I laughed a lot at her depiction of the angularity of Western faces. Actually, when I was young, my face was so round that people called me "Moonface." And once, when I was an actress on a soap opera at age nineteen, the producer sent down a note to the makeup man. It read, "Do something about Emily. She looks Chinese." And that was my first personal encounter with racism.

I remember the Narita Airport transit lounge from 1994, when I went to get LuLu, although it was not so fancy then. It was here that I first saw Martha. She and her husband, Chris, had joined our adoption group on the way to China. They were film people, and wore anoraks and carried big cameras.

I instantly liked Martha and she me. We were glad to see each other across the lounge, familiar, in this place so far from home. We were being so brave and feeling so scared on this of all trips. Like little girls doing something really exciting together, we caught each other's eyes and smiled like suns.
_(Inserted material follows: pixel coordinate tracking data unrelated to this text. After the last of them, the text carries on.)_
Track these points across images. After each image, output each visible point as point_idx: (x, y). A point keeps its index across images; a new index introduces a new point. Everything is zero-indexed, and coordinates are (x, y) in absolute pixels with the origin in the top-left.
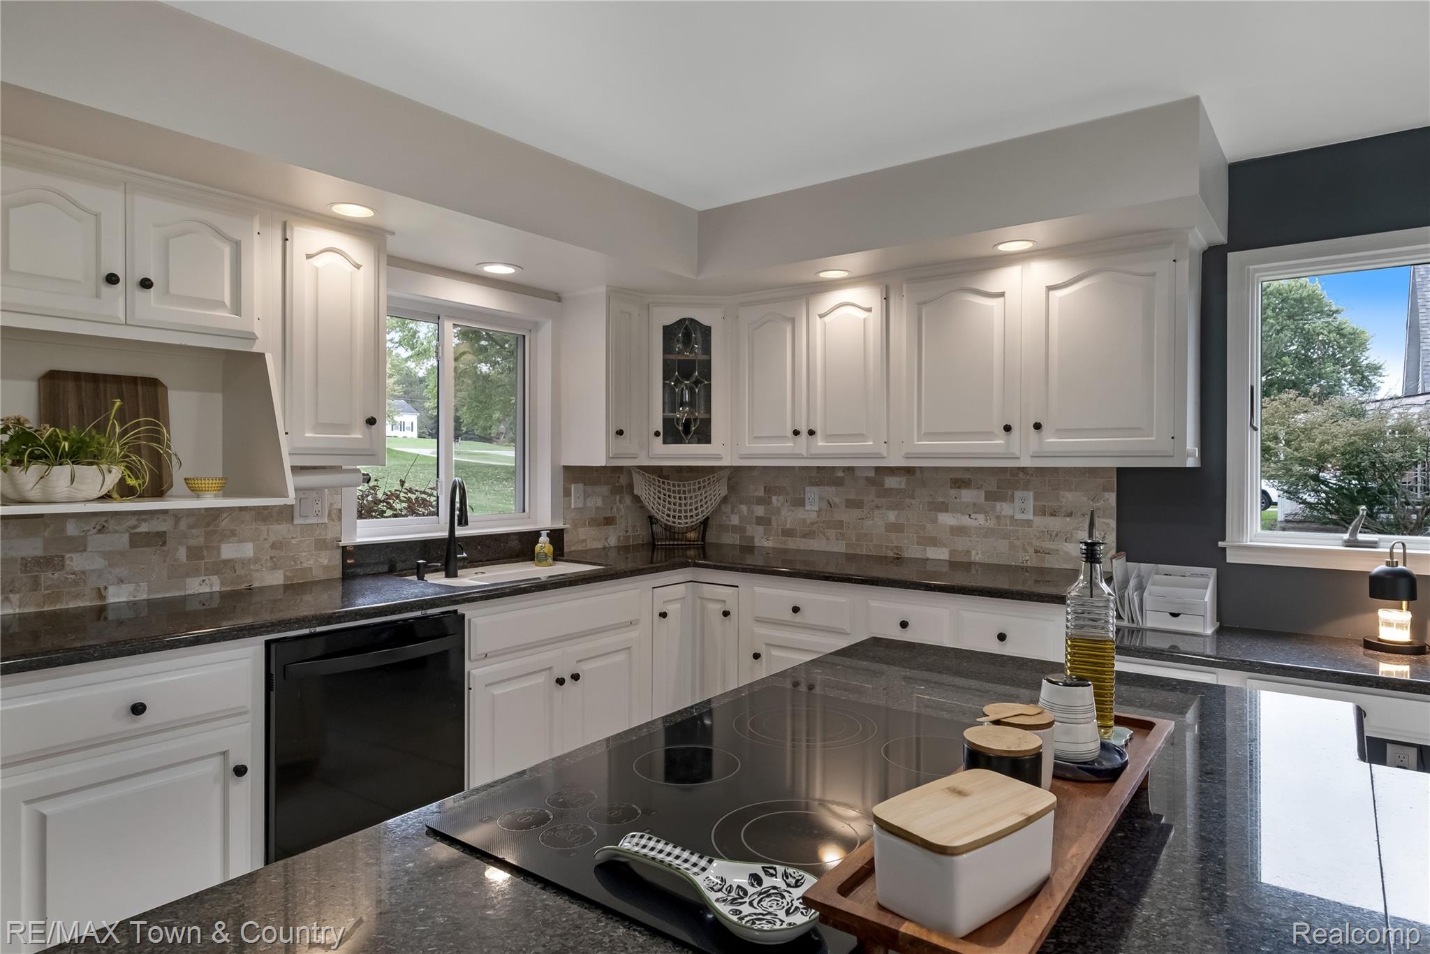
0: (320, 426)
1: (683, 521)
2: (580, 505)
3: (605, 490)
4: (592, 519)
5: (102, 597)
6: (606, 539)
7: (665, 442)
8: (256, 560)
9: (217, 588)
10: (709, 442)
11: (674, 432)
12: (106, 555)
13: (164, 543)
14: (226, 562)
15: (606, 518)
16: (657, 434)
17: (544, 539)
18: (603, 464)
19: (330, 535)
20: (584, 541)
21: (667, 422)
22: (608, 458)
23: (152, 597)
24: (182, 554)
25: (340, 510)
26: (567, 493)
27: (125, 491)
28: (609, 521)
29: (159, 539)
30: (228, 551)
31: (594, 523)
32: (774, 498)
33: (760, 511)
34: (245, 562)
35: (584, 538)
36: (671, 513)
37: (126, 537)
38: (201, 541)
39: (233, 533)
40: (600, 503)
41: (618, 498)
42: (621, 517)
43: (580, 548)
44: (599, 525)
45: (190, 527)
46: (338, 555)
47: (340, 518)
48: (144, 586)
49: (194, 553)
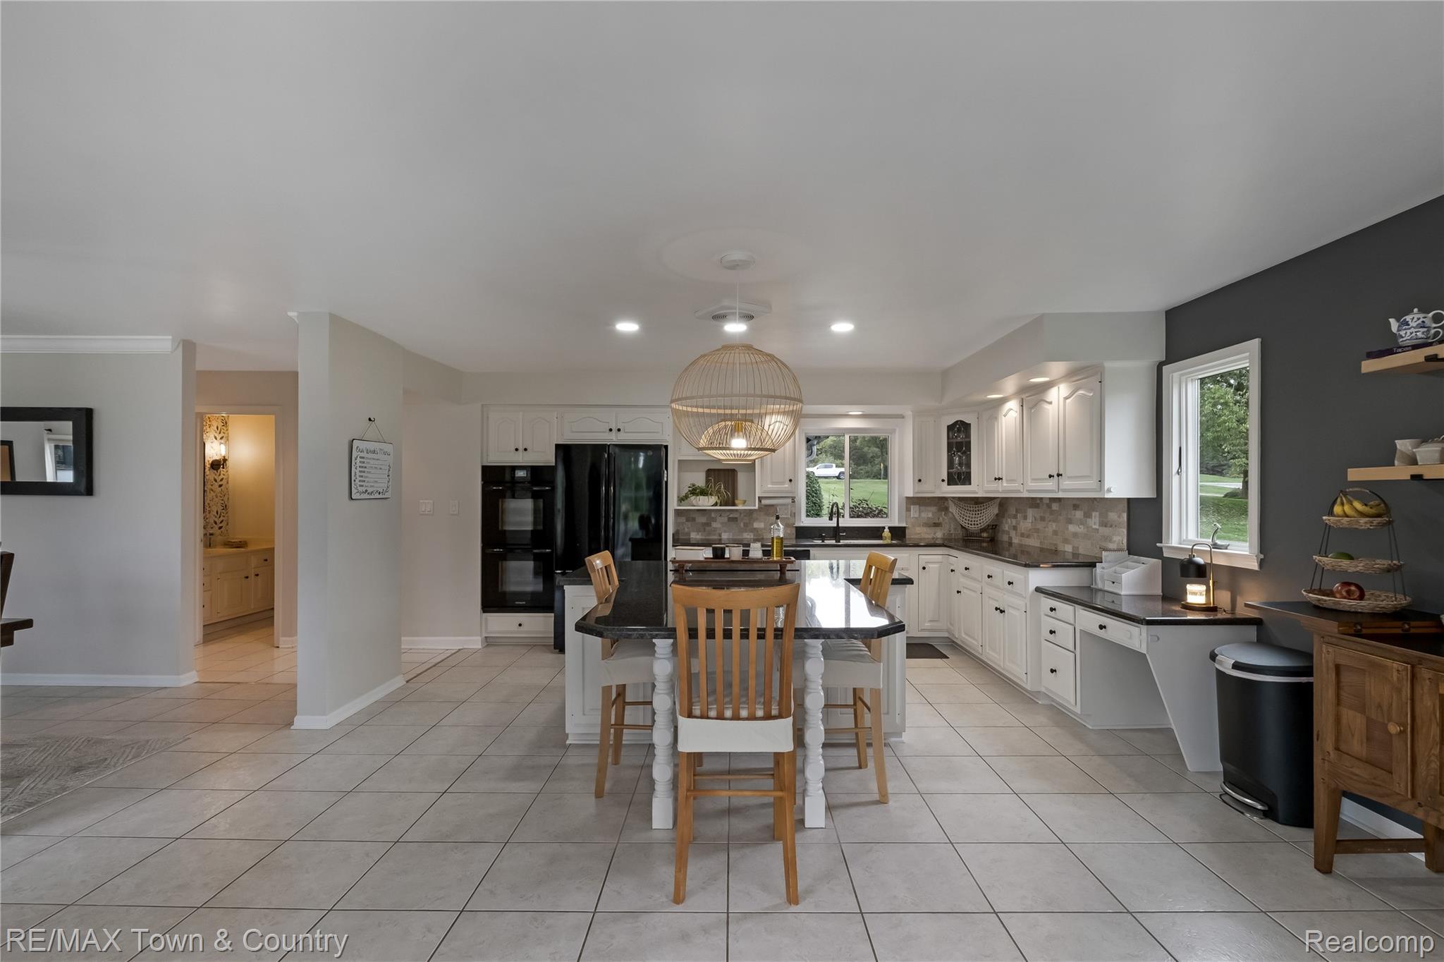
0: (773, 483)
1: (973, 526)
2: (917, 516)
3: (934, 509)
4: (925, 523)
5: (720, 536)
6: (935, 534)
7: (948, 484)
8: (765, 529)
9: (752, 537)
10: (970, 484)
11: (953, 479)
12: (722, 523)
13: (737, 521)
14: (755, 529)
15: (934, 523)
16: (943, 481)
17: (887, 530)
18: (912, 496)
19: (791, 522)
20: (919, 534)
21: (949, 474)
22: (914, 493)
23: (735, 537)
24: (742, 525)
25: (795, 513)
26: (908, 510)
27: (716, 504)
28: (936, 525)
29: (735, 520)
30: (756, 525)
31: (926, 525)
32: (1018, 515)
33: (1014, 522)
34: (761, 529)
35: (919, 532)
36: (967, 522)
37: (726, 519)
38: (748, 521)
39: (757, 519)
40: (930, 515)
41: (943, 513)
42: (946, 523)
43: (917, 537)
44: (930, 526)
45: (745, 516)
46: (794, 531)
47: (795, 516)
48: (731, 534)
49: (746, 525)
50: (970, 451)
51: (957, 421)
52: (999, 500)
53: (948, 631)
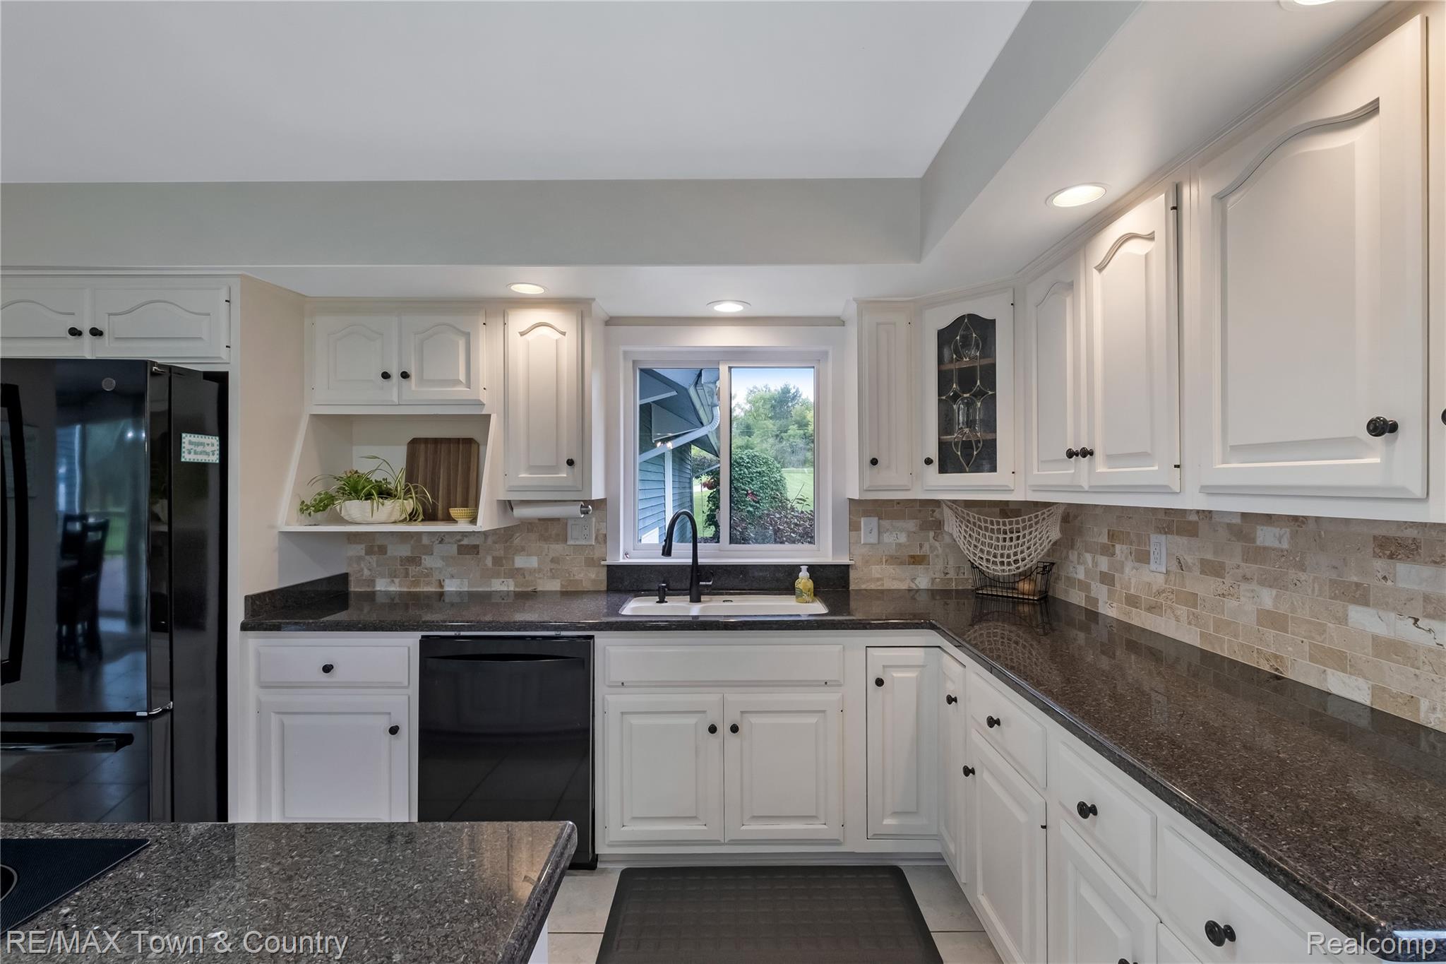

I can see our group so clearly, sitting around this lounge, waiting nervously for the flight to Beijing: Eshel, Bernice, Martha, and to it in my mind I add Elizabeth, whom we would hook up with at the Forbidden City-the women who became my close friends, the women who accompanied me into motherhood. We sat peering in wonder at one another's tiny photographs, some a little blurry, some-like mine-dotted with ballpoint pen. Our baby daughters. Who were they, with their funny outfits and their funny names?